◆ Exercise goal: Every line in the entries that holds "GUID" should be identified and copied.

* * * * * * *

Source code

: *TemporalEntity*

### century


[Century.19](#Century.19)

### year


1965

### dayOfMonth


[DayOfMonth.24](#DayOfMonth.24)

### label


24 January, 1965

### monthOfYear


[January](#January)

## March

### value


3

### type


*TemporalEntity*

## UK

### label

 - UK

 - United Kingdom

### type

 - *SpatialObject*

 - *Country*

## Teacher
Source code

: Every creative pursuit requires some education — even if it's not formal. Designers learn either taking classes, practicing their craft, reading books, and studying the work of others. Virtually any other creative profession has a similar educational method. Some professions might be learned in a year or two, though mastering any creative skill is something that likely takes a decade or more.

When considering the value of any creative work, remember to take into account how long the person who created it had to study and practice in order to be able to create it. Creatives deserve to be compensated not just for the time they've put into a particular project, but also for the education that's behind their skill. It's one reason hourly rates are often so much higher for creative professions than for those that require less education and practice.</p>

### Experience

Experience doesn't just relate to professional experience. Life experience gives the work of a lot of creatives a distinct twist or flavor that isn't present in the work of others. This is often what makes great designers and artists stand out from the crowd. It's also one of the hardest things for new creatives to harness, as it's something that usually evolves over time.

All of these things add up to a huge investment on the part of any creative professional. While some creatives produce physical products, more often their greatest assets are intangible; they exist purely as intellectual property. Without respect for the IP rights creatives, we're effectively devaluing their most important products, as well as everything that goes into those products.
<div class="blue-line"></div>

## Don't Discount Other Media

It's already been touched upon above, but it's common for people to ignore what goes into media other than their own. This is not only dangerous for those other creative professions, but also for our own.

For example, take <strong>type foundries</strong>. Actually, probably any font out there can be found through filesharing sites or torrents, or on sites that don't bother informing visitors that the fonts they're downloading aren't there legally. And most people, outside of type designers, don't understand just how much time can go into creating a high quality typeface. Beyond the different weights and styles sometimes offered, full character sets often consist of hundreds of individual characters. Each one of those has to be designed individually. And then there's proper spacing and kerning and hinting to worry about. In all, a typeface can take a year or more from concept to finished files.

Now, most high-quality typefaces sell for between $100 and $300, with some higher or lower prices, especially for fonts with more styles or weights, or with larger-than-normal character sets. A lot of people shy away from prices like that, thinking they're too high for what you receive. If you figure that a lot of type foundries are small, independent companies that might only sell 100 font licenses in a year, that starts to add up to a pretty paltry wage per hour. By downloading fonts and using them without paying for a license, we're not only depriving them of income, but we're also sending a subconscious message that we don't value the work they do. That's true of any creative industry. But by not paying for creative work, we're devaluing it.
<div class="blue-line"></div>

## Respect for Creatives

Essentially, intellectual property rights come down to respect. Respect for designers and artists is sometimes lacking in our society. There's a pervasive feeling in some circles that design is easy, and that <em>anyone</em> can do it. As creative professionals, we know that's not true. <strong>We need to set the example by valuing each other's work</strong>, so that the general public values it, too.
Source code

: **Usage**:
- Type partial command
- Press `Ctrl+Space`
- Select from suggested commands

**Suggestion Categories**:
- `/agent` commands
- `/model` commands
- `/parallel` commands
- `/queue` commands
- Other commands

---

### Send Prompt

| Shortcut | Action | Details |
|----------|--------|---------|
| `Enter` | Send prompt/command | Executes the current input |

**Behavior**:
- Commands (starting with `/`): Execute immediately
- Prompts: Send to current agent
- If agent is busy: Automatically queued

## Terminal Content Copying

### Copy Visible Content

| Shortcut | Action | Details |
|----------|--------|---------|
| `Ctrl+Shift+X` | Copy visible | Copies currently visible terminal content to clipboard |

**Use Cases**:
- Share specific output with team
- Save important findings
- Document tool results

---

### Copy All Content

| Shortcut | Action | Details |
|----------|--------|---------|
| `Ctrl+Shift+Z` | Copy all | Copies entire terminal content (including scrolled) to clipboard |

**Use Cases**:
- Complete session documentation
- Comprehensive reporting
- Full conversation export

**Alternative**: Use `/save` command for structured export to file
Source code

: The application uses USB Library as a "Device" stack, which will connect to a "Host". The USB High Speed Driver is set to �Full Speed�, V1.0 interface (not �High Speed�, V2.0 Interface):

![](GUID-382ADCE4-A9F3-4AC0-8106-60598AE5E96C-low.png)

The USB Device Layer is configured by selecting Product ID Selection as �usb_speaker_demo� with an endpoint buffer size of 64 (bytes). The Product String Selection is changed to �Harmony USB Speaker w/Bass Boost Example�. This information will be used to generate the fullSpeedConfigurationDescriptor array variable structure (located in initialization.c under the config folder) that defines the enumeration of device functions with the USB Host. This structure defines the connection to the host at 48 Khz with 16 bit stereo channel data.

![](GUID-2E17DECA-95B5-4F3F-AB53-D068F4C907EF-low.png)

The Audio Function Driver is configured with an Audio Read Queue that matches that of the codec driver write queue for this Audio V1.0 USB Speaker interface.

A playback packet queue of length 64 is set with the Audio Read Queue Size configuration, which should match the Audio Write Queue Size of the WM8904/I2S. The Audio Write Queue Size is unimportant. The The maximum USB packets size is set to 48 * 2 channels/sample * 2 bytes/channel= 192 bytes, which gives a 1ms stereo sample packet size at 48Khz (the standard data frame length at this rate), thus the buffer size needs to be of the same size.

* * * * * * *

◆ Answer for the task:
![](GUID-382ADCE4-A9F3-4AC0-8106-60598AE5E96C-low.png)
![](GUID-2E17DECA-95B5-4F3F-AB53-D068F4C907EF-low.png)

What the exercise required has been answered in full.